Pero, ¿podemos llegar a conocernos? Yo cada vez estoy más convencido de que no, o de que el conocimiento que llegamos a tener de nosotros mismos es tan imperfecto como el que tenemos de los demás. De los otros, basados en las intuiciones que nos formamos sobre cómo funciona su mente, nos forjamos una imagen a la que creemos que se deben ajustar. Eso es fácil en las novelas, el teatro o el cine: los caracteres son como deben ser, fieles a su diseño. Pero en la vida real los otros no son como nos los imaginamos. De ahí que nos frustremos, que nos sintamos defraudados o engañados por los amigos y las parejas. Y entonces surge el lamento: cuanto más conozco a los hombres más quiero a mi perro. Porque el perro, lo mismo que aquellos seres humanos que en la fidelidad encuentran su mayor o única recompensan, hace esfuerzos para comportarse tal como espera su dueño, dueño de su mente. Son actores de su propia vida representando la obra que de ellos se espera.

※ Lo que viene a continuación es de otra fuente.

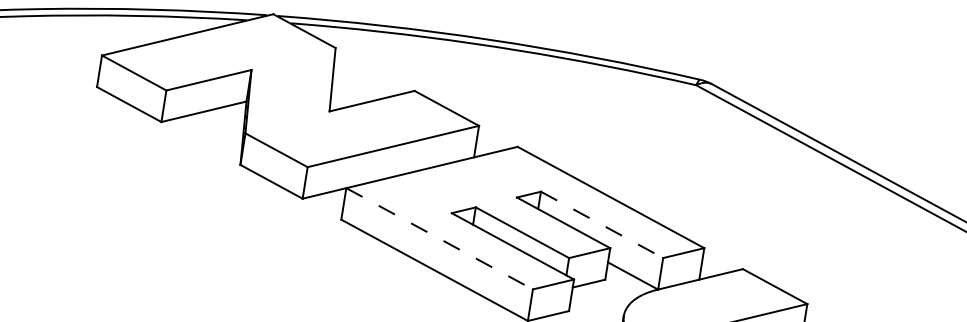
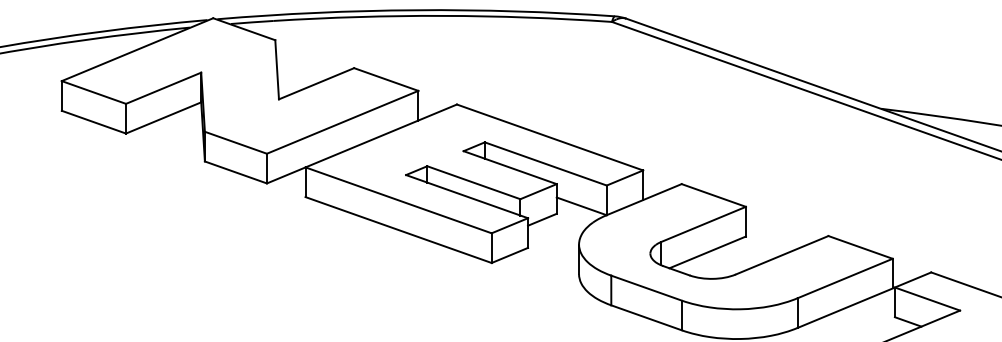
line: (601, 224) -> (545, 163), dashed -> solid
line: (439, 238) -> (398, 200), dashed -> solid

En el conocimiento que llegamos a tener de los otros se basa más en la intuición que en la razón. Es esa parte irracional de la mente que se ocupa de la mayoría de nuestra actividad que tiene un largo recorrido evolutivo en su desarrollo. Por eso acertamos mejor cuando nos dejamos guiar por lo que llamamos instinto, aunque tantas veces contradiga a la razón.

Los estudios de neuroimagen sitúan anatómicamente el modulo cerebral que empleamos para la introspección en el mismo lugar que el que empleamos para conocer a los otros. Además, los autistas, que no se pueden poner en la posición del otro, carecen de introspección. Lo mismo que los esquizofrénicos. Eso no quiere decir que en la mente de estas personas no ocurran cosas, que no haya un intenso tráfico de información. Lo que se desprende de ello es que la disfuncionalidad afecta a ambas formas de conocer, que son la misma. La diferencia no está en el proceso, sino en la cantidad de información que recibe: de nosotros tenemos acceso a nuestro pensamiento, emociones y sensaciones. Pero las percibimos con la misma lente que mira hacia los otros vuelta hacia sí. Por eso nos puede sorprender cómo vivimos nuevas circunstancias. Estamos siendo en esa parte de nosotros que no controlamos. Una parte dotada secularmente para enfrentarse a las circunstancias adversas. Y es que si no pudiéramos afrontar, pienso ahora en el punto de vista emocional, la desgracia, connatural a la vida, no hubiéramos sobrevivido como especie. La civilización ha conseguido dominar en buena parte a la naturaleza y en ella confiamos para sobrevivir a la adversidad. Pero ahí está esa capacidad innata que a veces logra construir una vida relativamente feliz en la desgracia, una sorprendente vida feliz.